Today’s workforce is made up of Baby Boomers, Generation X, Millennials, and Generation Z. There are many distinct differences between each of these generations, and that can lead to some tension in the office. When managing multiple generations, there are a few things you should keep in mind to lead to a functioning, happy workplace.
People like to poke fun at Baby Boomers for not knowing how to use modern technology. However, younger generations may not understand how to use traditional office technology, such as fax machines. There are sure to be some technical hurdles in any office, so be prepared to explain how to use different pieces of technology often. Additionally, this could be a great opportunity for some multi-generational teamwork. You can pair up an older employee with a younger one when one of them is struggling. Just be sure that everyone treats each other kindly.

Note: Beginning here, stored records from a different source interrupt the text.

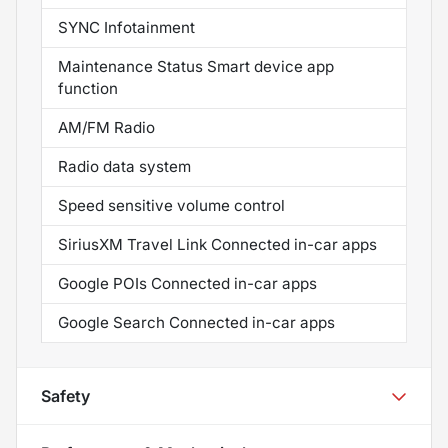
SYNC Infotainment
Maintenance Status Smart device app
function
AM/FM Radio
Radio data system
Speed sensitive volume control
SiriusXM Travel Link Connected in-car apps
Google POIs Connected in-car apps
Google Search Connected in-car apps
Safety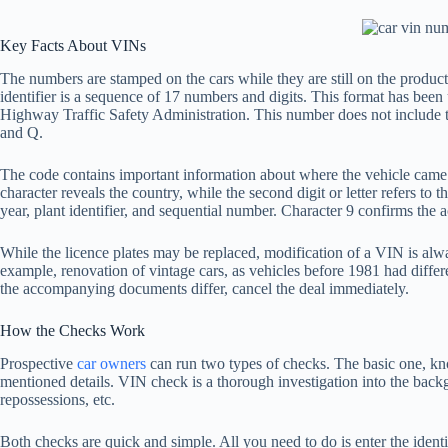
Key Facts About VINs
The numbers are stamped on the cars while they are still on the product
identifier is a sequence of 17 numbers and digits. This format has bee
Highway Traffic Safety Administration. This number does not include th
and Q.
The code contains important information about where the vehicle came f
character reveals the country, while the second digit or letter refers to 
year, plant identifier, and sequential number. Character 9 confirms the
While the licence plates may be replaced, modification of a VIN is alwa
example, renovation of vintage cars, as vehicles before 1981 had differ
the accompanying documents differ, cancel the deal immediately.
How the Checks Work
Prospective
car owners
can run two types of checks. The basic one, k
mentioned details. VIN check is a thorough investigation into the backg
repossessions, etc.
Both checks are quick and simple. All you need to do is enter the identi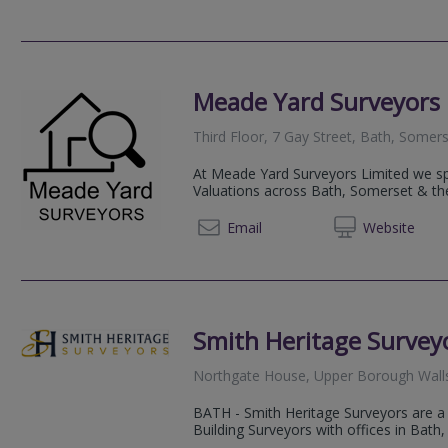
Meade Yard Surveyors 
Third Floor, 7 Gay Street, Bath, Somer
At Meade Yard Surveyors Limited we sp
Valuations across Bath, Somerset & th
07837
Email
Web
site
Smith Heritage Survey
Northgate House, Upper Borough Wall
BATH - Smith Heritage Surveyors are a 
Building Surveyors with offices in Bath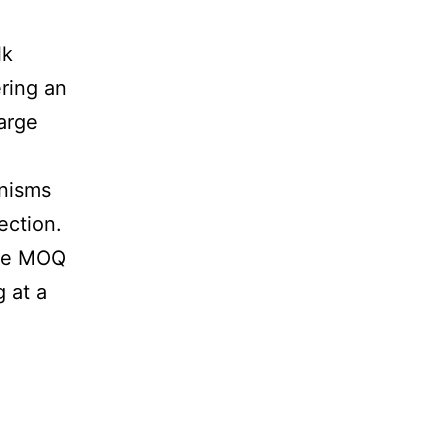
d
lk
ering an
arge
anisms
ection.
ble MOQ
 at a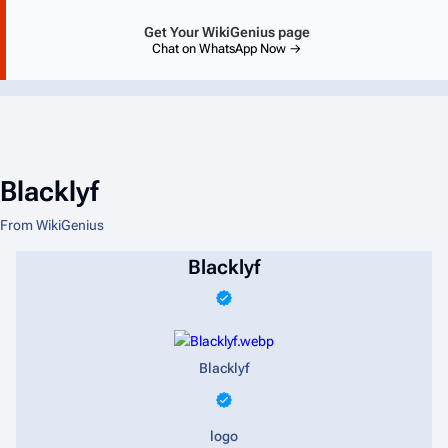
Get Your WikiGenius page
Chat on WhatsApp Now →
Blacklyf
From WikiGenius
Blacklyf
Blacklyf
logo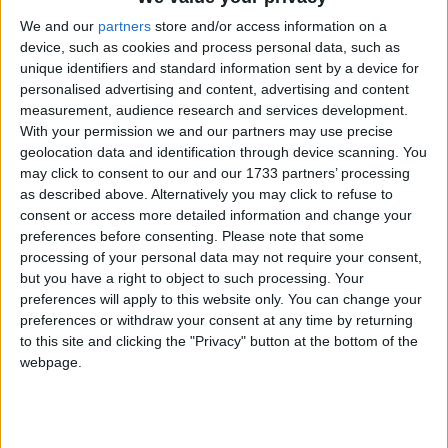
supporters, has itself experienced significant growth
We and our
partners
store and/or access information on a
in the last two decades, bucking the trend for many
device, such as cookies and process personal data, such as
charities, and reflecting the increasing number of
unique identifiers and standard information sent by a device for
personalised advertising and content, advertising and content
people in the UK who identify as non-religious. In
measurement, audience research and services development.
an era of fake news, hasty reactions, and ‘cancel
With your permission we and our partners may use precise
culture’, the
humanist
movement has continued to
geolocation data and identification through device scanning. You
champion freedom of thought, speech, and freedom
may click to consent to our and our 1733 partners’ processing
as described above. Alternatively you may click to refuse to
of expression, along with universal
human
rights, in
consent or access more detailed information and change your
the media, law, and public policy. Its education work
preferences before consenting.
Please note that some
and non-religious ceremonies benefit over one
processing of your personal data may not require your consent,
million people each year, while its specialist services
but you have a right to object to such processing. Your
preferences will apply to this website only. You can change your
like asylum support and emotional support in
preferences or withdraw your consent at any time by returning
hospitals and prisons help provide support to people
to this site and clicking the "Privacy" button at the bottom of the
in their darkest times. Now nearly four times the size
webpage.
it was just over a decade ago, the charity continues to
see increased demand for non-religious weddings
and funerals, and a growing pile of casework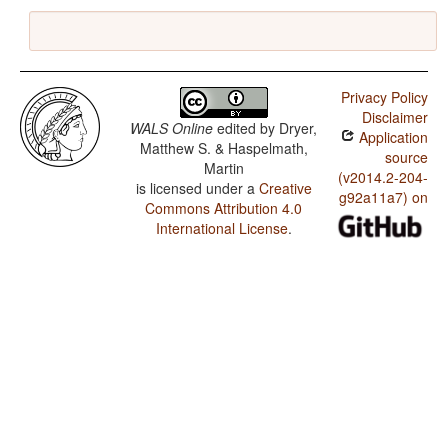
Privacy Policy
Disclaimer
WALS Online
edited by
Dryer,
Application
Matthew S. & Haspelmath,
source
Martin
(v2014.2-204-
is licensed under a
Creative
g92a11a7) on
Commons Attribution 4.0
International License
.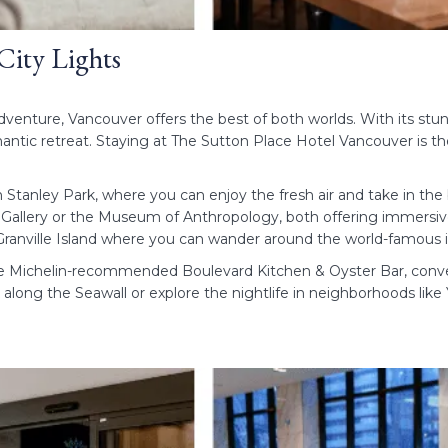
 City Lights
venture, Vancouver offers the best of both worlds. With its stun
antic retreat. Staying at The Sutton Place Hotel Vancouver is the
h Stanley Park, where you can enjoy the fresh air and take in th
 Gallery or the Museum of Anthropology, both offering immersive 
o Granville Island where you can wander around the world-famous
he Michelin-recommended Boulevard Kitchen & Oyster Bar, conve
k along the Seawall or explore the nightlife in neighborhoods lik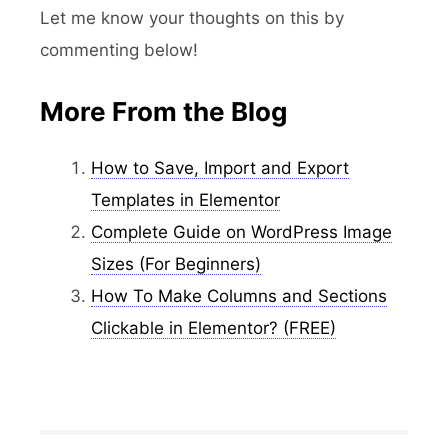
Let me know your thoughts on this by
commenting below!
More From the Blog
How to Save, Import and Export
Templates in Elementor
Complete Guide on WordPress Image
Sizes (For Beginners)
How To Make Columns and Sections
Clickable in Elementor? (FREE)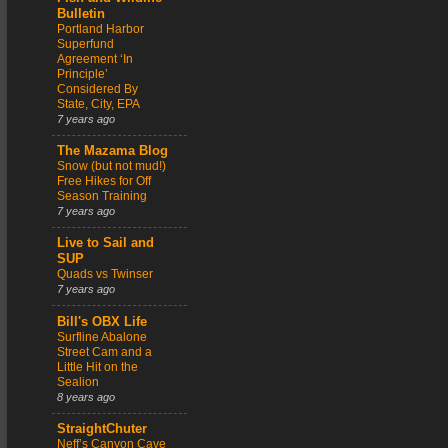
Bulletin
Portland Harbor
Superfund
Agreement ‘In
Principle’
Considered By
State, City, EPA
7 years ago
The Mazama Blog
Snow (but not mud!)
Free Hikes for Off
Season Training
7 years ago
Live to Sail and
SUP
Quads vs Twinser
7 years ago
Bill's OBX Life
Surfline Abalone
Street Cam and a
Little Hit on the
Sealion
8 years ago
StraightChuter
Neff’s Canyon Cave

Different people communicate differently, even within generations. Yet, Baby Boomers and Gen X may have an easier time communicating face-to-face and over email, while Millennials and Gen Z may prefer quick messages. Because of this, the way you provide important information should cover all bases. Try meetings in-person, as well as an email follow-up. You can also send some reminders via an internal messaging app. If someone continually seems to forget what you’ve said, see if there is an issue in your delivery. Do your best to be inclusive.
Holding Everyone Accountable
When it comes to office professionalism, some difficulties can arise with multiple generations. On one hand, some people may not be up-to-date on words or phrases that are considered impolite today. On the other hand, some people may have immature reactions to daily stress. It is crucial to hold everyone accountable at the same level. People need the opportunity to grow and become better people, and that only happens when they are aware that their behavior is not appropriate.
Managing multiple generations can seem like a headache to some. In reality, it can be a rewarding experience where everyone learns something from one-another. Play to your team’s strengths, but remember that there will inevitably be some generational barriers to break through. Do what you can to be inclusive and make everyone feel comfortable in the workplace.